The next question presented is whether or not the defendant set up a defense as to the overdrafts. He alleges the amount on deposit prior to the time the bank was taken over by the commissioner, and says he does not know the amount of the checks which he drew against that deposit, but says that, if all of them had been paid out of his deposit, he would still have a balance left. He further alleges that the bank has refused to render him a statement, and he has no means of ascertaining the exact status of his account. We think these allegations set up a sufficient state of facts to entitle the defendant to a trial, and the court erred in striking out that part of the answer.

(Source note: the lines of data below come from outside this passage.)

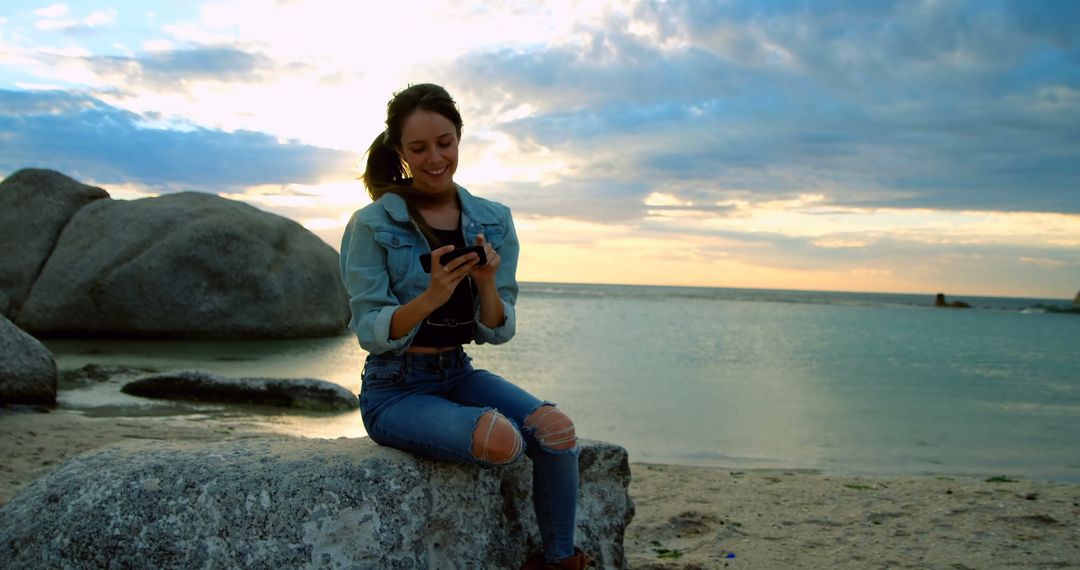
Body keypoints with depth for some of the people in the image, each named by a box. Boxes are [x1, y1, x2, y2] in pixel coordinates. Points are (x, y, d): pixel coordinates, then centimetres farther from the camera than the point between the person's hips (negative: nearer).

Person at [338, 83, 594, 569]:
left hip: (459, 374, 4)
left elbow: (497, 332, 1)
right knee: (500, 439, -31)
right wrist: (430, 297, -31)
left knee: (557, 429, -23)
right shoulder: (371, 225, -10)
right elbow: (371, 333, -13)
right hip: (395, 388, -4)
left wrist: (487, 285, -21)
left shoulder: (494, 221, 2)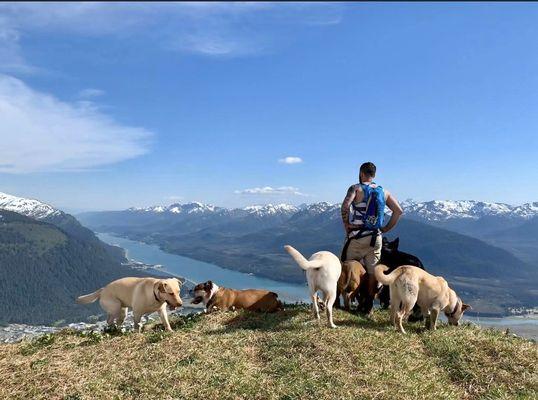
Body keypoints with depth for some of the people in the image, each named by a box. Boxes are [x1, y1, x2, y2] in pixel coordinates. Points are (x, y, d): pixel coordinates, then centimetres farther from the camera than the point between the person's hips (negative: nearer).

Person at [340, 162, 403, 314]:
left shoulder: (356, 188, -4)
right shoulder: (384, 192, 10)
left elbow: (345, 205, -22)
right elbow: (399, 211, 6)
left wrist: (346, 224, -10)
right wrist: (386, 229, 9)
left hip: (357, 236, -4)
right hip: (376, 237, 4)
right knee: (372, 271, 7)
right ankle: (368, 306, 12)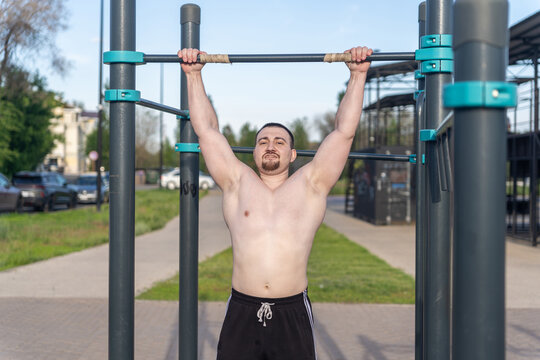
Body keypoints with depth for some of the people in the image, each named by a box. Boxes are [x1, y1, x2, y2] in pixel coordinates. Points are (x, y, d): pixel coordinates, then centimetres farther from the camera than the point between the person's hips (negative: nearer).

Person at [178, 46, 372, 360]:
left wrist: (358, 75, 6)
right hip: (241, 313, 1)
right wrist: (194, 74, 12)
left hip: (293, 314, -1)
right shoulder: (238, 182, 11)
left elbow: (344, 131, 6)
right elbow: (207, 130, 11)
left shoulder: (310, 184, 8)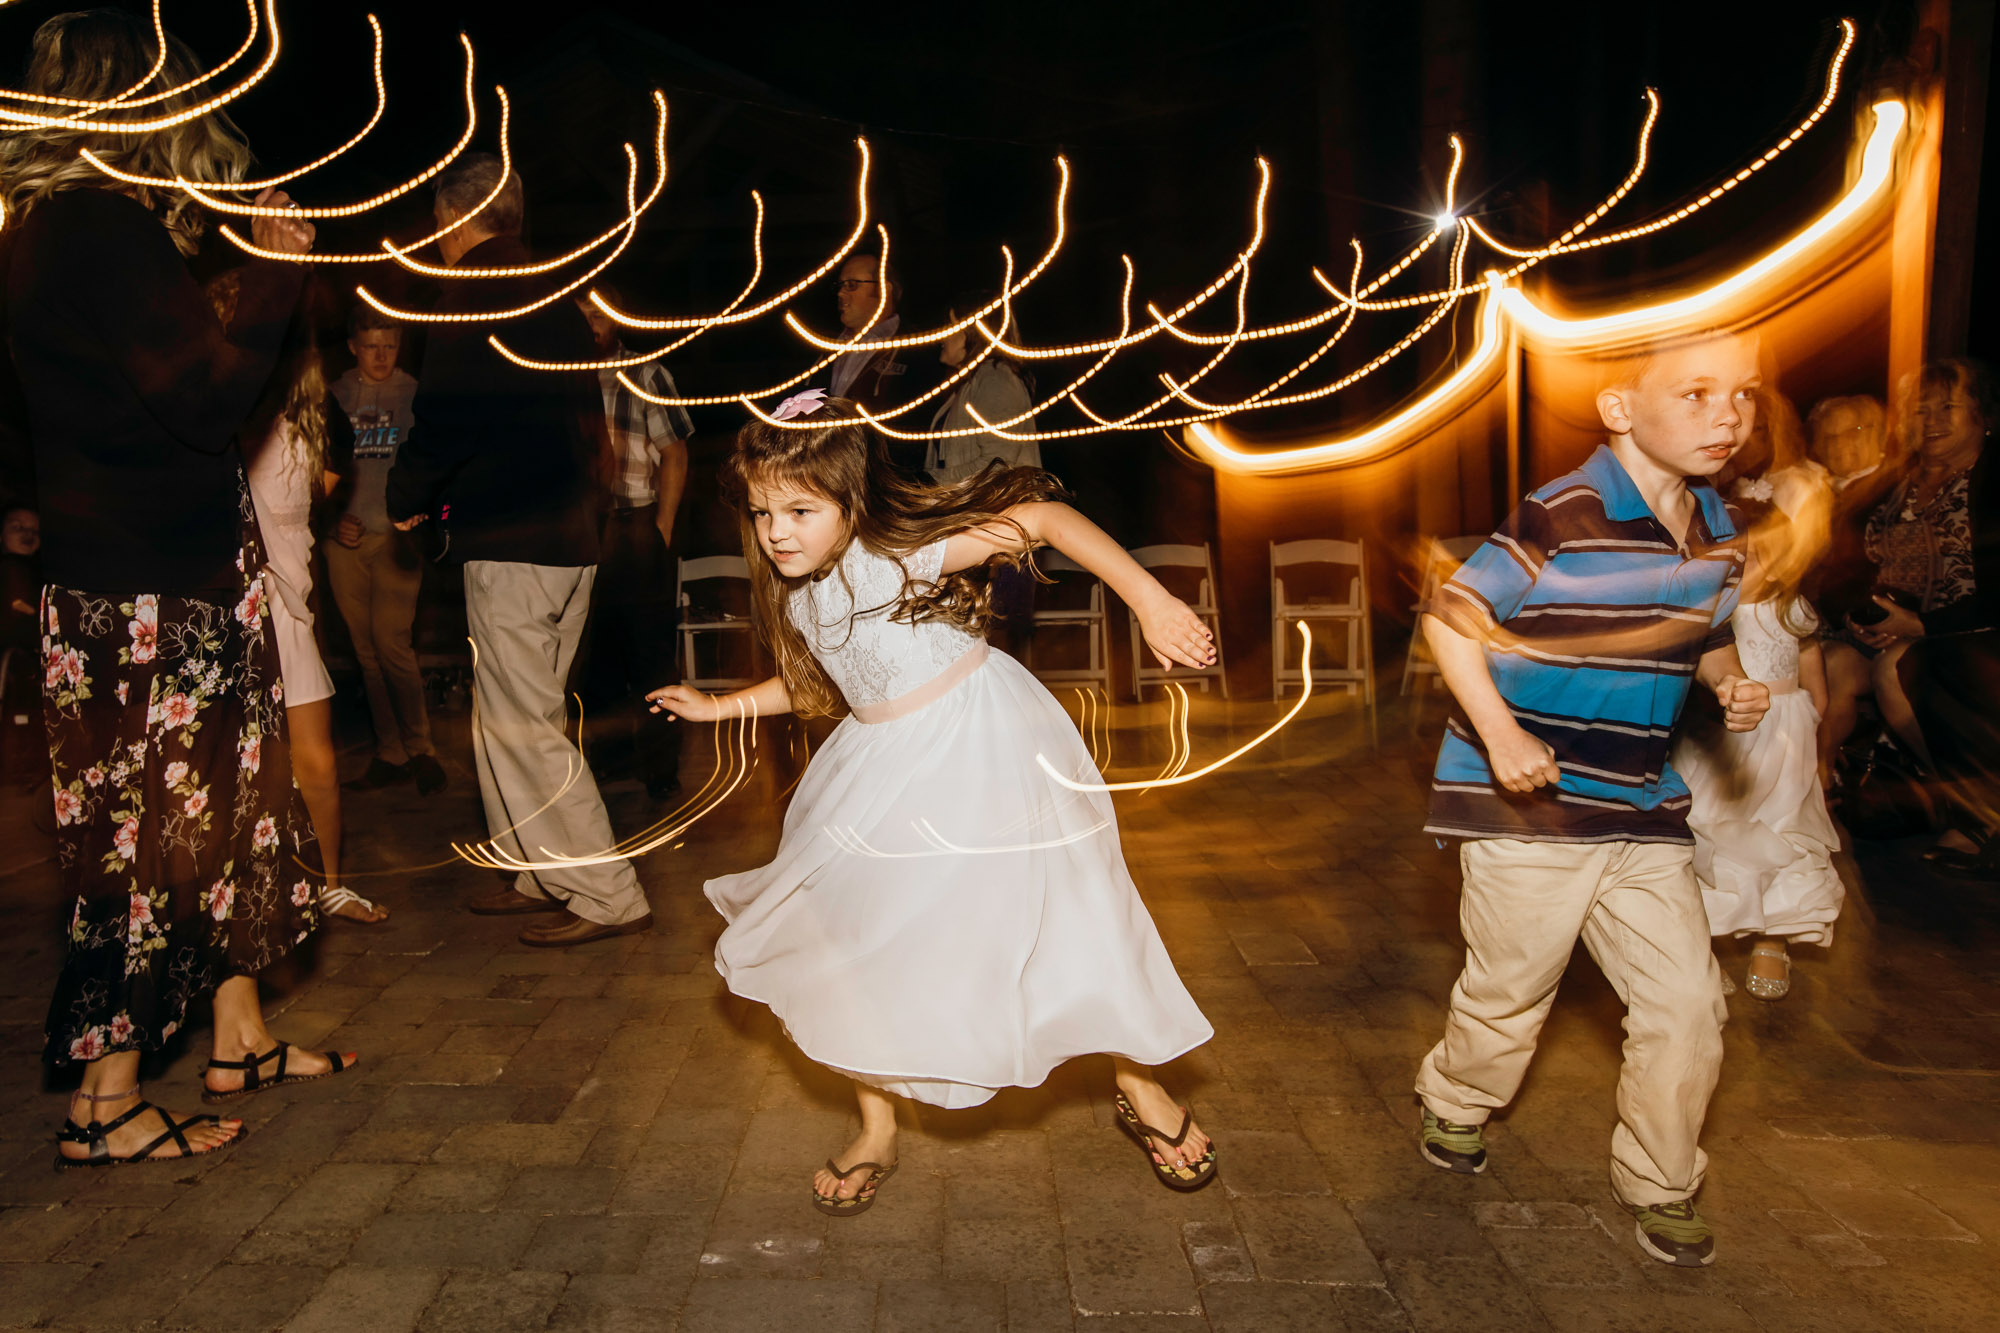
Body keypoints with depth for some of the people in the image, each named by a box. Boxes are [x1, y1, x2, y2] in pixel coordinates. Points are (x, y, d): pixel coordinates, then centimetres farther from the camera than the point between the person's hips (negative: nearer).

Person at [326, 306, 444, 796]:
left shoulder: (415, 395, 3)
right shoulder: (333, 397, 10)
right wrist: (333, 518, 2)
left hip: (396, 534, -3)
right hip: (345, 538, 3)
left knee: (391, 641, -13)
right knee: (365, 649, 5)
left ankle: (419, 747, -1)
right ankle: (390, 754, 12)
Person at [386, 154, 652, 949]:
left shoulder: (473, 300, -10)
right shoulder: (558, 303, 15)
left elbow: (441, 422, -14)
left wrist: (406, 499, 4)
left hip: (509, 546, -9)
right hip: (568, 538, 9)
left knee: (521, 728, -4)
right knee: (520, 719, 18)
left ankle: (608, 897, -1)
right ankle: (544, 874, 26)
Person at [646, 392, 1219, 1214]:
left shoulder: (904, 552, -21)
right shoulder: (796, 600, 1)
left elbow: (1043, 518, -28)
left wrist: (1149, 602, -35)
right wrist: (719, 707, 24)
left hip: (981, 746, -6)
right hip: (887, 770, 7)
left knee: (1065, 921, 0)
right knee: (853, 937, 4)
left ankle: (1140, 1090, 26)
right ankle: (876, 1129, 26)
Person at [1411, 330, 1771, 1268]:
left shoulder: (1718, 532, 5)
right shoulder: (1563, 519, -19)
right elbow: (1451, 617, -17)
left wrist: (1732, 685, -1)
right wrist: (1501, 736, -23)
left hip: (1643, 809, 6)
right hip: (1528, 807, -6)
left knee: (1686, 1000, 6)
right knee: (1511, 991, 11)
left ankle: (1657, 1185, 28)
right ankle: (1456, 1107, 42)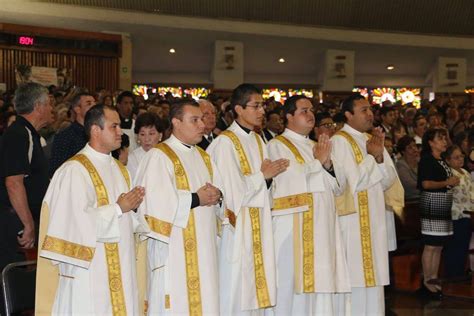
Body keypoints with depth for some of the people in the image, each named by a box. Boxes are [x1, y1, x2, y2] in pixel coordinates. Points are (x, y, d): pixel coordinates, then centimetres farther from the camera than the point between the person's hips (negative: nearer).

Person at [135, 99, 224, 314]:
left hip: (203, 248, 7)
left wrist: (217, 196, -7)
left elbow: (218, 189, 17)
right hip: (173, 250, -7)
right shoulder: (159, 156, -10)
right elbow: (156, 202, -20)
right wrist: (196, 199, -15)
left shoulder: (203, 157, 16)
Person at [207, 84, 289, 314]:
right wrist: (261, 176, -8)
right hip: (236, 230, -7)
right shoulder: (225, 143, -12)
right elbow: (230, 189, -16)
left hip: (257, 228, 7)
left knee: (255, 286, 10)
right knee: (235, 291, -3)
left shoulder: (258, 142, 12)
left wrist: (269, 177, -5)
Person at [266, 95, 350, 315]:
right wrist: (317, 162, -5)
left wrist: (328, 165, -5)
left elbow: (337, 187, 14)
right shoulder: (277, 146, -2)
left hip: (323, 229, 7)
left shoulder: (315, 147, 19)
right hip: (295, 230, -6)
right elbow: (291, 183, -15)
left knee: (320, 286, 5)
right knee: (296, 289, -5)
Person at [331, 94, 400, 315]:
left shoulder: (372, 140, 14)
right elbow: (354, 182, -17)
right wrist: (371, 156, -5)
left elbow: (389, 181, 8)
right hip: (353, 222, -7)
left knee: (372, 278, 11)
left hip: (375, 221, 8)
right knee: (356, 281, -5)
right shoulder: (340, 141, -10)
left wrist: (379, 156, -9)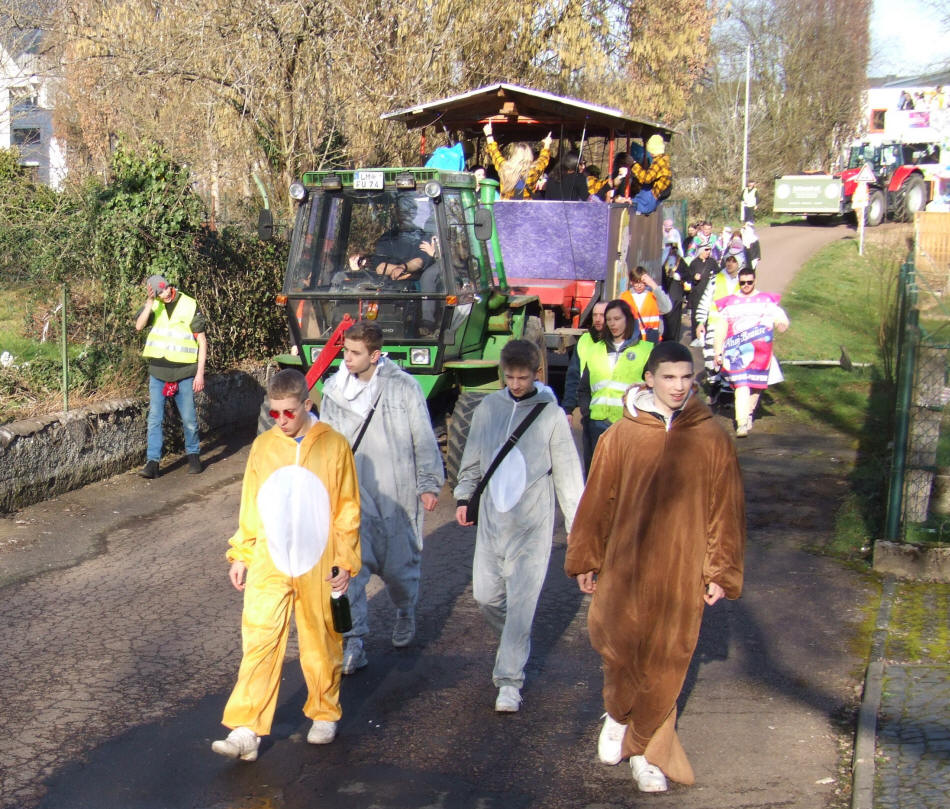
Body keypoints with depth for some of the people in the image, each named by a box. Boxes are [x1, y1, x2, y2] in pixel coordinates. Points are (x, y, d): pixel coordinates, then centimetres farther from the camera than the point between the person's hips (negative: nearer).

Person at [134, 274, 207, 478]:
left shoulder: (189, 305, -4)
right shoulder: (152, 305, 3)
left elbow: (202, 341, -2)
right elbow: (139, 326, -13)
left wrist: (200, 373, -5)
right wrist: (150, 302, -22)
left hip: (184, 372, -2)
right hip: (158, 371, 2)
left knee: (189, 419, 5)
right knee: (154, 417, 0)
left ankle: (194, 456, 23)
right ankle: (152, 462, 3)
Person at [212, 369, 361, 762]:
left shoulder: (334, 446, -5)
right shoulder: (263, 446, 2)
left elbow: (347, 508, 0)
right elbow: (250, 505, 10)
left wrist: (345, 560, -2)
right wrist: (240, 555, 8)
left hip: (317, 566, -1)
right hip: (268, 564, 1)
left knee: (320, 643, 11)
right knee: (259, 642, -6)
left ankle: (325, 714, 31)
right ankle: (246, 731, -5)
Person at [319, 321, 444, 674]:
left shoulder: (403, 387, -8)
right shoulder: (334, 389, 2)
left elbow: (424, 439, -2)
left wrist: (429, 484, -4)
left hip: (397, 495, -2)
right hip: (352, 493, 2)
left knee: (399, 564, 10)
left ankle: (405, 612, 41)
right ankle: (352, 641, -5)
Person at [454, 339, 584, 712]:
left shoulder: (551, 415, -6)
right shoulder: (488, 407, 4)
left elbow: (568, 472, -2)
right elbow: (473, 458, 16)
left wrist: (577, 526, -2)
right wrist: (464, 496, 9)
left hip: (532, 524, -4)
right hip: (491, 517, 4)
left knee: (521, 601, -5)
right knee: (485, 594, 10)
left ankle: (510, 679, 3)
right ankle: (517, 641, 39)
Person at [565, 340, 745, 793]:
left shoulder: (711, 439, -2)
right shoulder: (621, 436, -2)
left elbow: (726, 508, 3)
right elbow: (597, 500, 5)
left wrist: (721, 572, 3)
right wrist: (585, 560, 9)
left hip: (682, 570, 0)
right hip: (625, 565, 0)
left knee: (666, 664, 7)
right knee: (619, 647, 4)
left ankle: (646, 751, 26)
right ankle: (618, 715, 36)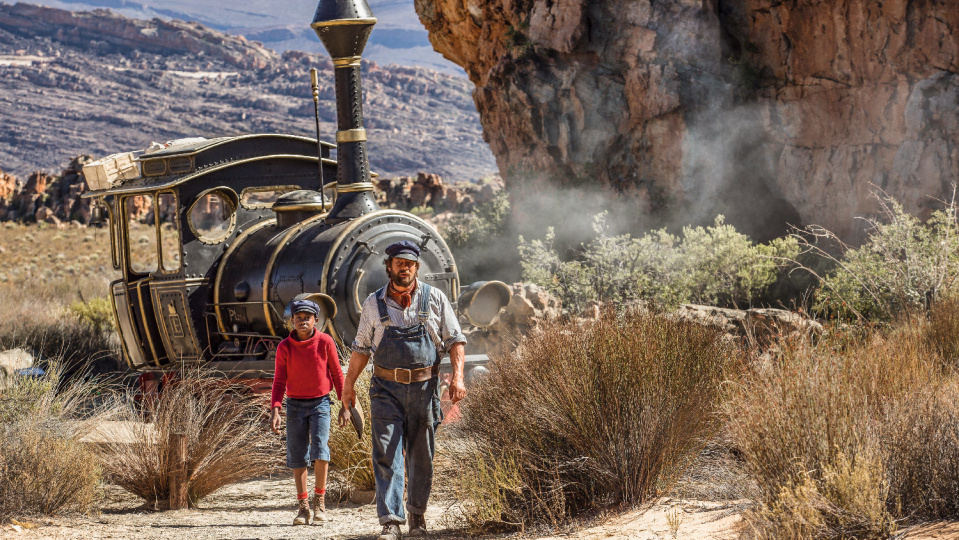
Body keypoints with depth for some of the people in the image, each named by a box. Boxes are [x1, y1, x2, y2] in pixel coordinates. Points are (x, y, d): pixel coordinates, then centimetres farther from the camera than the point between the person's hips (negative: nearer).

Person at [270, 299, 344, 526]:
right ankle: (303, 507, 11)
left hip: (320, 404, -2)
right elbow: (279, 381, 1)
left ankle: (319, 499, -1)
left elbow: (337, 374, 3)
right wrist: (275, 410, -10)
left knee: (320, 451, -16)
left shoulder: (325, 342, -5)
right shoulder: (284, 347, -3)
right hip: (295, 405, 2)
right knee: (297, 456, 3)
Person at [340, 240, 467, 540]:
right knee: (387, 455, -11)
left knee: (421, 458, 7)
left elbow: (455, 340, 4)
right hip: (386, 389, 0)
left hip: (424, 388, 0)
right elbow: (361, 348, 14)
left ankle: (417, 515, 25)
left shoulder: (435, 299, 3)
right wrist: (348, 385, 12)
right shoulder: (374, 304, 6)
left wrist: (458, 376, -9)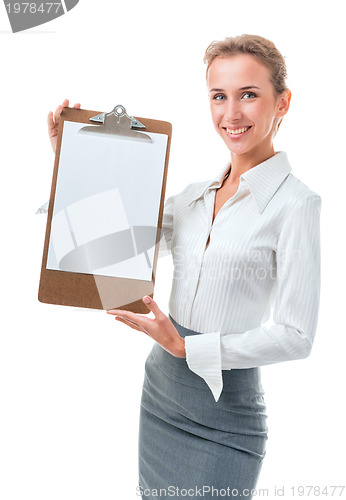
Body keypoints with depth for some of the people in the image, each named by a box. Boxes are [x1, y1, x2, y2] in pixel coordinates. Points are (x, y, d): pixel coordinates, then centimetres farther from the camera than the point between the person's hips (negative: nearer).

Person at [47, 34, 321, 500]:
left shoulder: (296, 204, -14)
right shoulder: (196, 195, 5)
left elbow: (296, 337, -15)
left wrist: (186, 347, -18)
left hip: (226, 409, -6)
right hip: (162, 389, 6)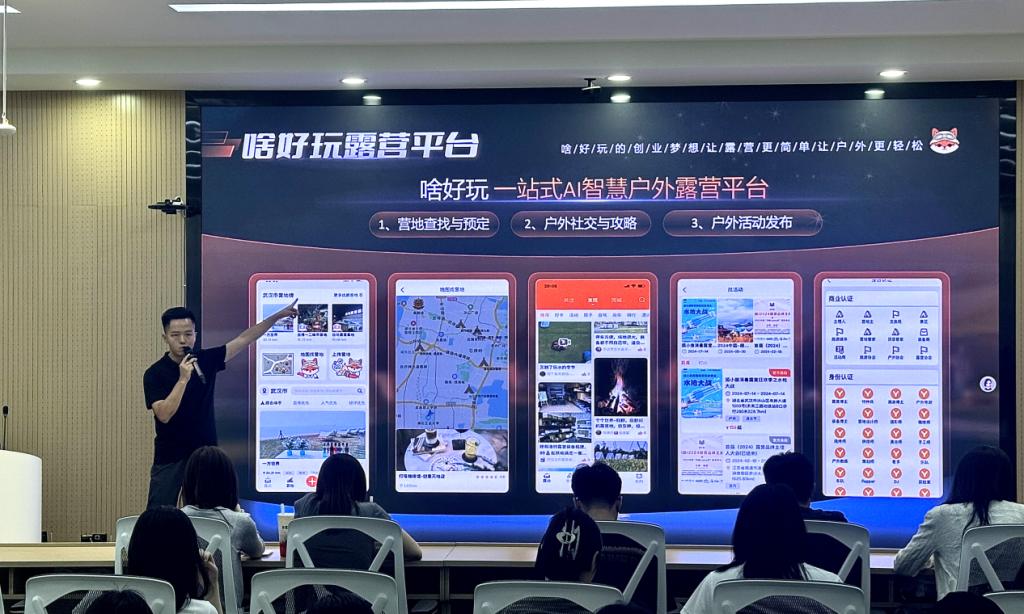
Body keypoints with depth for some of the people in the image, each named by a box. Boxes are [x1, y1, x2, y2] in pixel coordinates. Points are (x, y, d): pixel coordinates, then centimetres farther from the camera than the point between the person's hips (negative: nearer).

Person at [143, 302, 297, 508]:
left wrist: (278, 316, 5)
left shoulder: (205, 360, 3)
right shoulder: (155, 373, -10)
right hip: (170, 459, -3)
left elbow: (243, 340, 6)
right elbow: (164, 415, -21)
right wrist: (183, 379, -27)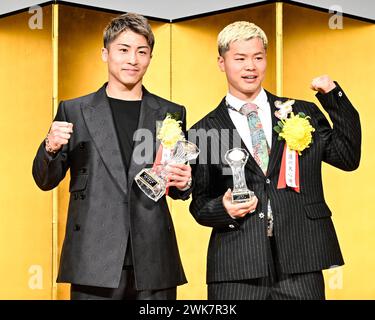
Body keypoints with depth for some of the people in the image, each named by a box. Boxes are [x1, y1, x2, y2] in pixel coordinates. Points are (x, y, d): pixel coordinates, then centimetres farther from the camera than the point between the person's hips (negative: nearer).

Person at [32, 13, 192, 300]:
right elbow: (45, 181, 8)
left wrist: (183, 183, -8)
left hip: (153, 263, 1)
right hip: (94, 262, -1)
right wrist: (51, 148, -12)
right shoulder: (73, 111, 6)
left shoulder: (171, 113, 9)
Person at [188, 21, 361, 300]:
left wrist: (334, 96, -1)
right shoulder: (204, 132, 6)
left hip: (300, 264, 1)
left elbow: (348, 158, 5)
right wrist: (224, 208, -12)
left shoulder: (302, 113, 11)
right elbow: (200, 203, 9)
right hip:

The next question presented is whether the defendant, having acquired by assignment after the bank's insolvency the claims of two depositors, can now set them *698 up as against his indebtedness to the bank. It is true that, when a bank becomes insolvent and is taken over by the Bank Commissioner, any one being sued can offset against an indebtedness which he owes the bank any other indebtedness which the bank owes him. 5 Cyc. 570, and Briscoe v. Hamer etal., 50 Okla. 281, 150 P. 1101. But, when the insolvency is declared and the Bank Commissioner takes charge of a bank and its assets, the status of all parties is at that time fixed, and any person who owes the bank cannot by assignment secure claims of other persons and offset them against his indebtedness. This proposition seems to be well established by the authorities, and we think it is sound. 5 Cyc., and list of cases there cited.

The last question presented is whether the answer asked for affirmative relief beyond the jurisdiction of the county court, and, if so, whether or not it should have been stricken, or whether, if its allegations had been established by the proof, it would have served only to defeat the action of the plaintiff. We have carefully read the answer and the respective briefs, and do not think that the answer asked for relief beyond the jurisdiction of the court.

Having arrived at the above conclusions, we recommend that the judgment of the lower court be reversed, and the cause remanded for further proceedings in accord with this opinion.